O formalismo “é uma das marcas da moral Kantiana (…). Kant não poderia ter encontrado qualquer outro caminho para fundamentar a moral”.

Newton concebia a ciência como um conhecimento universal e necessário. Este pressuposto influenciou Kant devido ao apreço que tinha em relação à ciência newtoniana[1]. Deste modo, Kant com esta conjectura pretendeu fundamentar a metafísica dos costumes, ou seja, procurou as condições de possibilidade das acções humanas, das leis da liberdade, e das leis morais. Aspirava a uma fundamentação separada do empírico, do sensível, para que as leis morais aparecem na sua pureza, ou seja, como universais e necessárias.
Assim, a moral kantiana é caracterizada pelo seu formalismo; pois, fora do formalismo, dando importância à sensibilidade e ao empírico, Kant não conseguiria justificar uma moral universal e necessária[2].
Segundo Kant, devemos agir sempre por dever, para que o agir moral apareça sempre como universal e necessário, não havendo, por conseguinte, qualquer interferência da sensibilidade. Pois, a sensibilidade nunca permitirá fundamentar uma lei universal; somente a razão. Desta forma, “uma acção realizada por dever adquire o seu valor moral não do propósito que deve cumprir, mas da máxima a partir da qual ela é determinada”[3].
Portanto, a filosofia prática de Kant é puramente formal, liberta de toda a inclinação empírica e qualquer valor de raiz “eudaimonista”, fundando apenas os seus princípios no domínio puramente inteligível. É formal, pois, não se encontra na obra de Kant uma enumeração de condutas, acções sobre o que se pode ou não fazer. Pelo contrário Kant sugere que “deverei sempre comportar-me de forma a querer que a minha máxima se torne lei universal”[4]. Por conseguinte, “não se diz, por exemplo, que não se deve roubar, matar ou mentir; o que se diz é que, por não podermos converter o matar, roubar ou mentir em leis universais, válidas para todos e que a todos obriguem, não se deve fazer qualquer destas coisas”[5].
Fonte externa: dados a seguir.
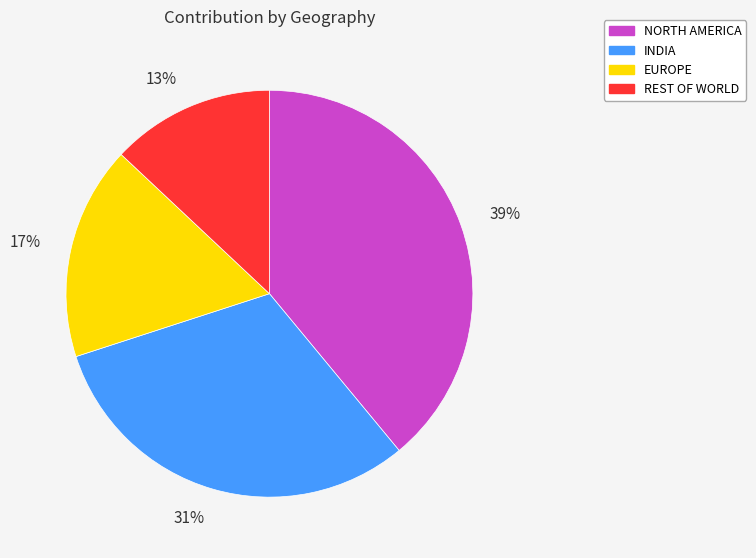

Does INDIA represent more than half of the total?

No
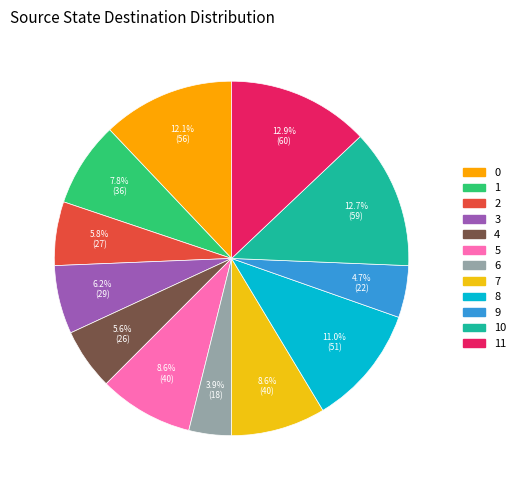

Is it true that 6 is 1% of the pie?

False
O aspecto formal, solto de qualquer traço empírico e sensível, poderá conferir à filosofia de Kant um carácter puramente ideal. Podemos questionar: “será que algum homem conseguiu agir moralmente?”. Na moral kantiana parece que é uma utopia o ser humano[6] conseguir agir moralmente (por puro respeito à lei moral); o que poderá ser preocupante… Contudo, Kant não tinha outro caminho, pois esta era a única “saída” que tinha para fundamentar uma moral universal e necessária.

[1] Cf. BRITO, José Henrique Silveira de – Uma Introdução à Ética e à Filosofia Moral (apontamentos da disciplina de Axiologia e Ética). Braga: Faculdade de Filosofia, 2007, p. 78.
[2] Cf. BRITO, José Henrique Silveira de, op. cit., p. 83.
[3] KANT – Fundamentação da Metafísica dos Costumes. Lisboa: Lisboa Editora, 2003, p. 67.
[4] KANT, op. cit., p. 69.
[5] SÁDABA, Javier – Filosofia para um Jovem. Lisboa: Editorial Presença, 2005, p. 99.
[6] Concebo o Homem como intrinsecamente “ligado” ao empírico e à sensibilidade. Parecem-me ser dimensões que o ser humano não poderá descartar.